While there are 175 spots on the PGA TOUR for players, there are multiple times that in the number of playing spots on the other tours. If you assume that each of those other professional golf tours has 175 players, the PGA TOUR has 1/15th, or 6% of the spots for professional golfers.

Six percent of the job opportunities does not a monopoly make.

Another way might be to see if the PGA TOUR dominates in revenue. At some $2 billion a year, it is roughly on par to what LIV is reported to have spent (it should be noted that the PGA TOUR’s revenues are far below that of other professional sports leagues — the NFL, for example brings in some $60 billion).

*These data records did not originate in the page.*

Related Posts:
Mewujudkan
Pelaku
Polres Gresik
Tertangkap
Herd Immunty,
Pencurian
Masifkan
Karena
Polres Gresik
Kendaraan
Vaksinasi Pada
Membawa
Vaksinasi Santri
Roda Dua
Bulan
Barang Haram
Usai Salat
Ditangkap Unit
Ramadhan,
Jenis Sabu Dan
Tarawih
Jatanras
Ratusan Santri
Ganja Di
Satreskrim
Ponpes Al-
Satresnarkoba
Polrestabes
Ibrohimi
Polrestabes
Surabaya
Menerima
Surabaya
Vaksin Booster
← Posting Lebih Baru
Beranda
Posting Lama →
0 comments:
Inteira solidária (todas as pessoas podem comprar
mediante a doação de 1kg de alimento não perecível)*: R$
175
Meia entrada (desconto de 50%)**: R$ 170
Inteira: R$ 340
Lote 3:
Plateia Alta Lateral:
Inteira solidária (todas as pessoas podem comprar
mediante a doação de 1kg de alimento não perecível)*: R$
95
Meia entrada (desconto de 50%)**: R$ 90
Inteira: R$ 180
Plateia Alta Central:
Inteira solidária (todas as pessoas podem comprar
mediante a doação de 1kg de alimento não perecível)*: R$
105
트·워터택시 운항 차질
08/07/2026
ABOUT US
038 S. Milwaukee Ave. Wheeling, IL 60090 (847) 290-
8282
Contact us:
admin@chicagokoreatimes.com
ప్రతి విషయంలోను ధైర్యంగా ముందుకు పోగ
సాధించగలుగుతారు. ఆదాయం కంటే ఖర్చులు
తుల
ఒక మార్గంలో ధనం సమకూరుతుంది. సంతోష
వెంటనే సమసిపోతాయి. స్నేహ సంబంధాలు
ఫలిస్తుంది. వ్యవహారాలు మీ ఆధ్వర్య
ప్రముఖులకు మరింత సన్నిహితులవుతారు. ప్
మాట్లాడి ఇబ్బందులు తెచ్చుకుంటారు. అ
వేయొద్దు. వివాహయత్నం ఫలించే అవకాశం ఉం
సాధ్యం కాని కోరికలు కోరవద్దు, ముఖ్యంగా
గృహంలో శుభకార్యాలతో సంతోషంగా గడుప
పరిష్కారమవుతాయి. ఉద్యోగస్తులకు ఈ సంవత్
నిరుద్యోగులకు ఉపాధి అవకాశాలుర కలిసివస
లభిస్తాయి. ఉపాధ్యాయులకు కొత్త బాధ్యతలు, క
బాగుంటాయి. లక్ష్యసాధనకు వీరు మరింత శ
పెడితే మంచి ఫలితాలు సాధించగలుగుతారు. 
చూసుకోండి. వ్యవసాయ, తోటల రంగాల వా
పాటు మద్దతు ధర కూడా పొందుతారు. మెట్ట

The European Tour brought in some $800 million before it became the DP World Tour. One must assume that the DP World corporation (it’s a logistics company based in Dubai) has given it a serious infusion of money. The Japan Golf Tour is reported to be on a par with the European Tour (at least prior to DP World).

If you take just those four (PGAT, DP World, Japan and LIV), the PGA TOUR has around 25% of the revenue market. Add in the dozens of other tours, and the PGA Tour’s revenues as a share of total professional golf revenues are an even smaller percentage.

The only thing the PGA TOUR may potentially have monopoly powers over is in the attention of US golf fans. But even that is in doubt. The most watched events in golf are the Majors: The Masters, The US Open, the Open Championship and the PGA Championship.

The PGA TOUR owns — or runs — precisely zero of those events.

Furthermore, the PGA TOUR is not the same thing as the LPGA (a mistake I have seen many make). The LPGA’s tv audience, while small, is not insignificant, and when combined with the audience for other non PGA TOUR golf events diminish the PGAT’s market dominance.

In the end, I am suspicious that the PGA TOUR has a monopoly position over anything other than the imagination of male US golf fans.

And, of course, in the minds of self-important lawyers who have a tenuous grasp of the basics of golf as an international phenomenon.